Under fire from the LGBT community for not signing the pledge, Rawlings explained that since becoming mayor last year, it has been his policy to avoid partisan political issues or social debates that don’t directly impact city government.
“This one obviously was very difficult for me, because I personally believe in the rights of the gay community to marry,” Rawlings said Thursday in an exclusive interview by phone from Washington, where he was still attending the conference. “I think this [same-sex marriage] is way overdue and we need to get on with it, but that’s my personal belief, and when I start to speak on behalf of the city of Dallas … I’ve got to be thoughtful about how I use that office and what I want to impact, and that’s why I decided to stay away from endorsing and signing letters like that.”
Daniel Cates, North Texas regional coordinator for the LGBT direct action group GetEQUAL, responded that if Rawlings really supports marriage equality, he should sign the pledge, which was set to be formally released at a press conference Friday morning, Jan. 20.
“I think he’s doing the same thing that a lot of politicians do, and that’s saying what he needs to say to get the LGBT vote,” Cates said.
After Dallas Voice reported on its website Wednesday night that Rawlings didn’t plan to sign the pledge, Cates launched a Facebook page and an online petition encouraging people to contact the mayor by phone, email and fax, and ask him to change his mind.
Cates said he may also organize a marriage demonstration outside City Hall in February — but was still hoping Rawlings would reverse course and sign the pledge on Friday.
“If he supports us, we need him to put his money where his mouth is,” Cates said. “Otherwise what he’s proving to me, personally, is that he supports us when it’s going to get him votes or money.”
During his campaign last year, Rawlings said during a candidate forum that he voted against Texas’ 2005 constitutional amendment banning both marriage and civil unions.

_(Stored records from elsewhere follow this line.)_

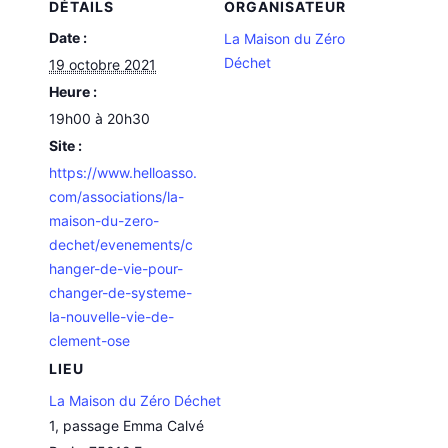
DÉTAILS
ORGANISATEUR
Date :
La Maison du Zéro
Déchet
19 octobre 2021
Heure :
19h00 à 20h30
Site :
https://www.helloasso.
com/associations/la-
maison-du-zero-
dechet/evenements/c
hanger-de-vie-pour-
changer-de-systeme-
la-nouvelle-vie-de-
clement-ose
LIEU
La Maison du Zéro Déchet
1, passage Emma Calvé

But before Thursday, the closest Rawlings had come to publicly endorsing same-sex marriage was in an interview with Dallas Voice during his campaign, when he said he felt the issue was “irrelevant” and “we should get beyond it and let people do what they want to do.”
Paula Blackmon, Rawlings’ chief of staff, said Thursday afternoon that 50 to 60 people had contacted the mayor’s office about the marriage pledge, with the vast majority saying he should sign it.
“People are communicating with us,” said Blackmon, who compared the public response to outcry over the city’s handling of the Occupy Dallas protests.
Rawlings said in addition to the LGBT community, he was getting pushback from his son and daughter, who he said were raised to reflect his personal beliefs about marriage equality.
“I’m catching a lot of grief in my family right now, just so you know, so I respect how people are feeling about this issue, and I understand it,” he said.
Other mayors who’ve signed the pledge include Michael Bloomberg of New York, Rahm Emanuel of Chicago, Annise Parker of Houston, Jerry Sanders of San Diego, Thomas Menino of Boston and Antonio Villaraigosa of Los Angeles.
Jackie Yodashkin, a spokeswoman for Freedom to Marry, said the full list of mayors who’ve signed the pledge would be revealed during Friday’s press conference to kick off the campaign, called Mayors for the Freedom to Marry.
However, Yodashkin told Dallas Voice that as of Thursday, Houston’s Parker and Austin’s Lee Leffingwell were the only ones from Texas who’d signed the pledge. About 20 mayors from Texas, including Fort Worth’s Betsy Price, pre-registered for the Winter Meeting of the U.S. Conference of Mayors, according to the website.
This article appeared in the Dallas Voice print edition January 20, 2012.